De antecedentes pessoais, a paciente apresentava HAS com uso irregular de medicação, tabagismo de 25 maços/ano (10 cigarros de palha por dia há 50 anos), além de colecistectomia e correção de hérnia umbilical em 2009.
Os sinais vitais da paciente na admissão hospitalar eram:
- PA = 110x80mmHg;
- FC = 103bpm;
- FR = 20irpm;
- TA = 36,9ºC;
- saturação digital de oxigênio = 93%.
Ao exame físico, a paciente estava em REG, descorada (1+/4+), hidratada, acianótica, anictérica, afebril e com boa perfusão periférica. Não apresentava linfonodos palpáveis no exame de cabeça e pescoço. A cavidade oral estava sem alterações significativas.

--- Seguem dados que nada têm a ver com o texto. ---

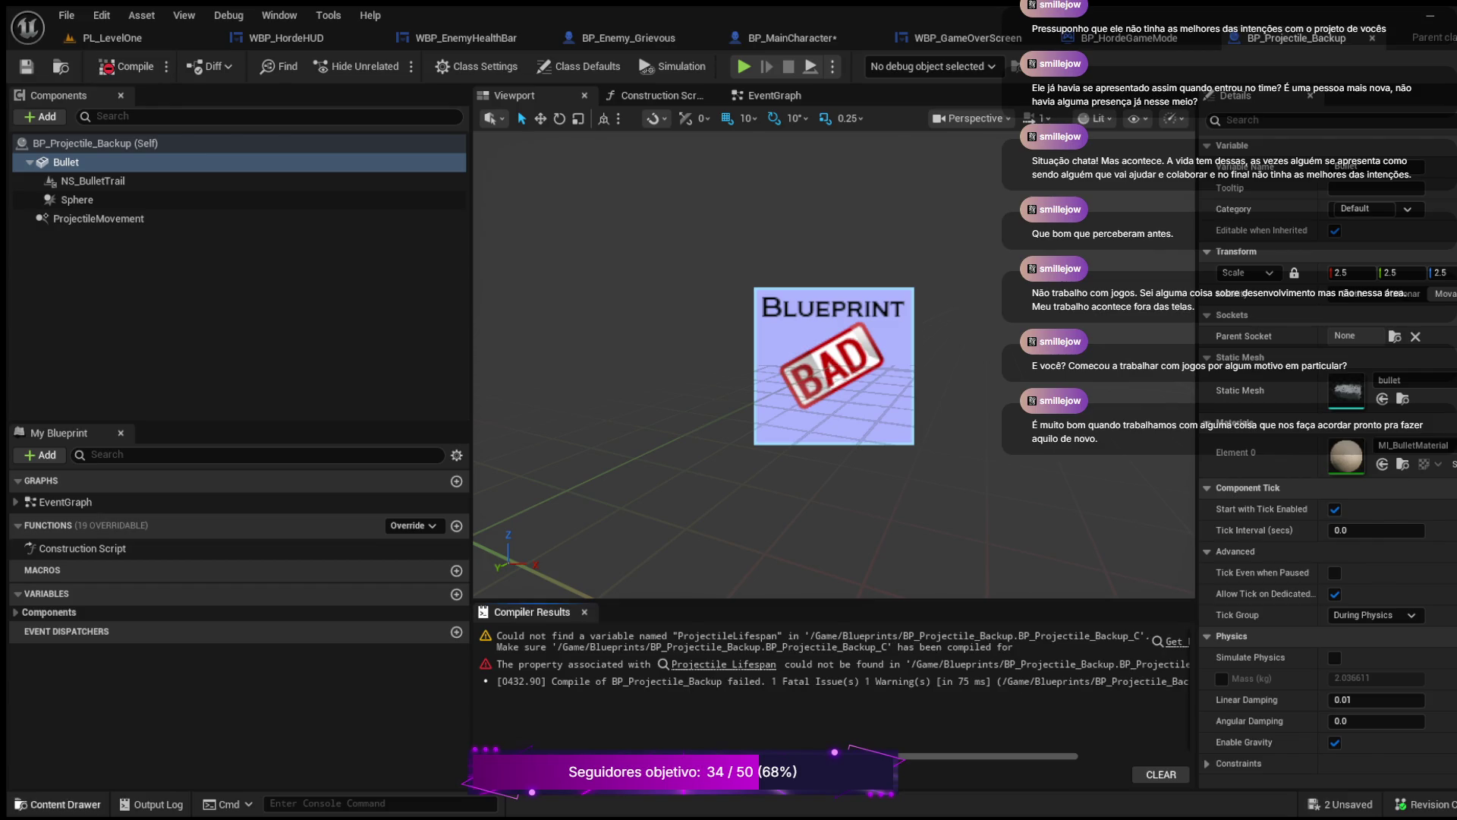
{"action": "left_click", "coordinate": [64, 804]}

No aparelho respiratório, o murmúrio vesicular estava globalmente diminuído, sem presença de ruídos adventícios. O aparelho cardíaco apresentava ritmo regular em dois tempos, bulhas normofonéticas e sem sopros na ausculta. Não foram observados sinais de estase jugular.
O abdome era plano, RHA presentes, sem dor à palpação superficial e profunda. O fígado era palpável a 4cm do RCD e baço palpável a 4cm do RCE, não dolorosos. Foi observado edema de membros inferiores (2+/4+), bilateral e simétrico, sem sinais de empastamento ou dor à palpação de panturrilhas.
A paciente estava consciente e orientada em tempo e espaço. Não foram observadas alterações em exame neurológico motor ou sensitivo. Sem rigidez de nuca.